**The problem:** Copy out the text of every row below word for word, leaving out the pictures.

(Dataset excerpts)
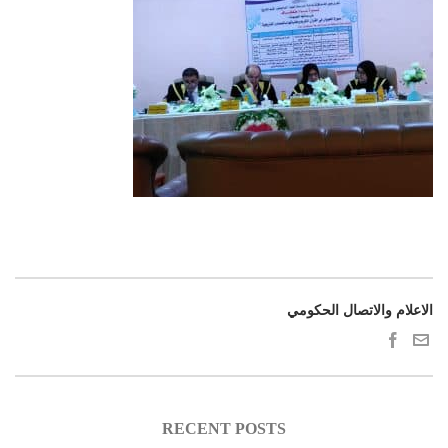
الاعلام والاتصال الحكومي
RECENT POSTS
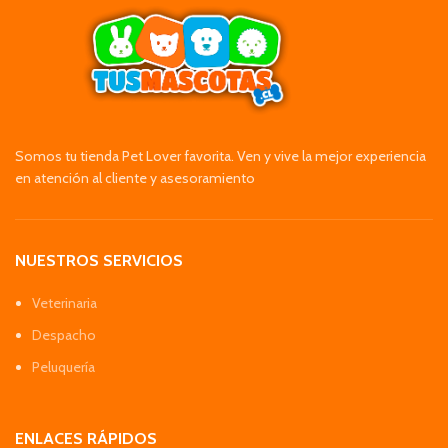
Somos tu tienda Pet Lover favorita. Ven y vive la mejor experiencia
en atención al cliente y asesoramiento
NUESTROS SERVICIOS
Veterinaria
Despacho
Peluquería
ENLACES RÁPIDOS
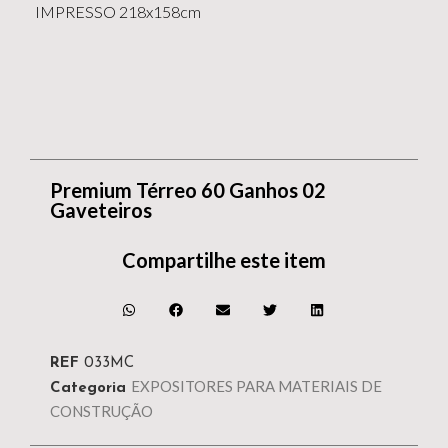
IMPRESSO 218x158cm
Premium Térreo 60 Ganhos 02
Gaveteiros
Compartilhe este item
REF
033MC
EXPOSITORES PARA MATERIAIS DE
Categoria
CONSTRUÇÃO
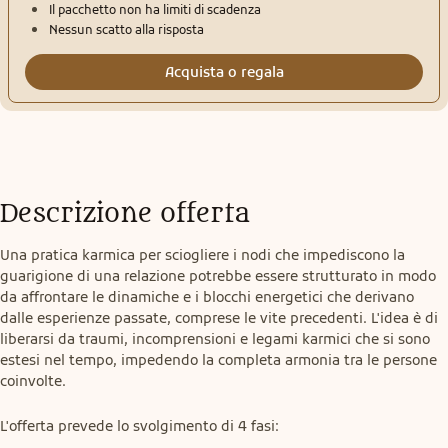
Il pacchetto non ha limiti di scadenza
Nessun scatto alla risposta
Acquista o regala
Descrizione offerta
Una pratica karmica per sciogliere i nodi che impediscono la 
guarigione di una relazione potrebbe essere strutturato in modo 
da affrontare le dinamiche e i blocchi energetici che derivano 
dalle esperienze passate, comprese le vite precedenti. L'idea è di 
liberarsi da traumi, incomprensioni e legami karmici che si sono 
estesi nel tempo, impedendo la completa armonia tra le persone 
coinvolte.
L'offerta prevede lo svolgimento di 4 fasi:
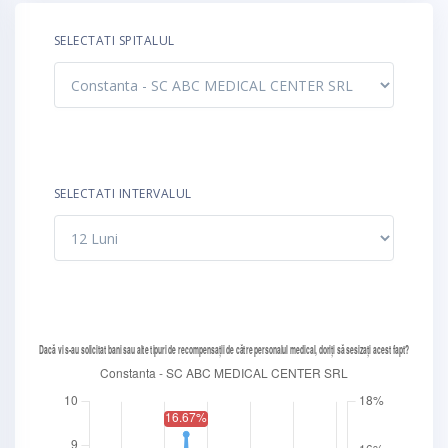
SELECTATI SPITALUL
SELECTATI INTERVALUL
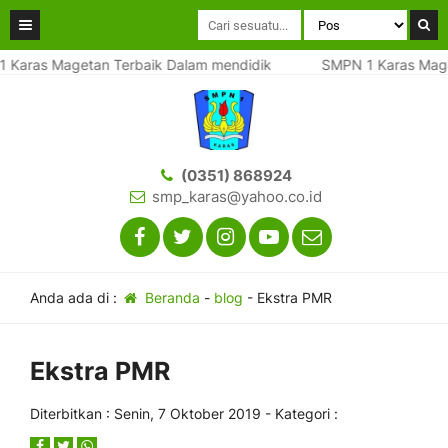
Karas Magetan Terbaik Dalam mendidik
SMPN 1 Karas Maget
(0351) 868924
smp_karas@yahoo.co.id
Anda ada di :
Beranda
-
blog
-
Ekstra PMR
Ekstra PMR
Diterbitkan :
Senin, 7 Oktober 2019
- Kategori :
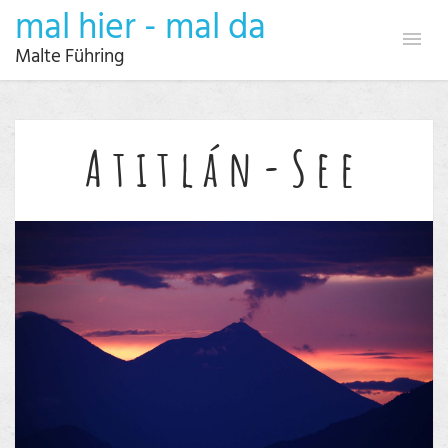
mal hier - mal da
Malte Führing
Atitlán-See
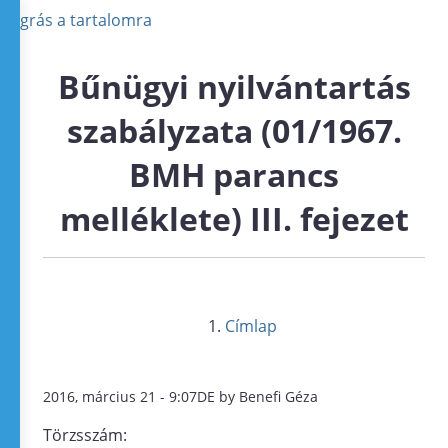
Ugrás a tartalomra
Bűnügyi nyilvántartás
szabályzata (01/1967.
BMH parancs
melléklete) III. fejezet
Címlap
2016, március 21 - 9:07DE by Benefi Géza
Törzsszám:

**Your solution:**
الاعلام والاتصال الحكومي
RECENT POSTS
Somos tu tienda Pet Lover favorita. Ven y vive la mejor experiencia
en atención al cliente y asesoramiento
NUESTROS SERVICIOS
Veterinaria
Despacho
Peluquería
ENLACES RÁPIDOS
IMPRESSO 218x158cm
Premium Térreo 60 Ganhos 02
Gaveteiros
Compartilhe este item
REF
033MC
EXPOSITORES PARA MATERIAIS DE
Categoria
CONSTRUÇÃO
Il pacchetto non ha limiti di scadenza
Nessun scatto alla risposta
Acquista o regala
Descrizione offerta
Una pratica karmica per sciogliere i nodi che impediscono la 
guarigione di una relazione potrebbe essere strutturato in modo 
da affrontare le dinamiche e i blocchi energetici che derivano 
dalle esperienze passate, comprese le vite precedenti. L'idea è di 
liberarsi da traumi, incomprensioni e legami karmici che si sono 
estesi nel tempo, impedendo la completa armonia tra le persone 
coinvolte.
L'offerta prevede lo svolgimento di 4 fasi:
SELECTATI SPITALUL
SELECTATI INTERVALUL
Karas Magetan Terbaik Dalam mendidik
SMPN 1 Karas Maget
(0351) 868924
smp_karas@yahoo.co.id
Anda ada di :
Beranda
-
blog
-
Ekstra PMR
Ekstra PMR
Diterbitkan :
Senin, 7 Oktober 2019
- Kategori :
mal hier - mal da
Malte Führing
Atitlán-See
Ugrás a tartalomra
Bűnügyi nyilvántartás
szabályzata (01/1967.
BMH parancs
melléklete) III. fejezet
Címlap
2016, március 21 - 9:07DE by Benefi Géza
Törzsszám:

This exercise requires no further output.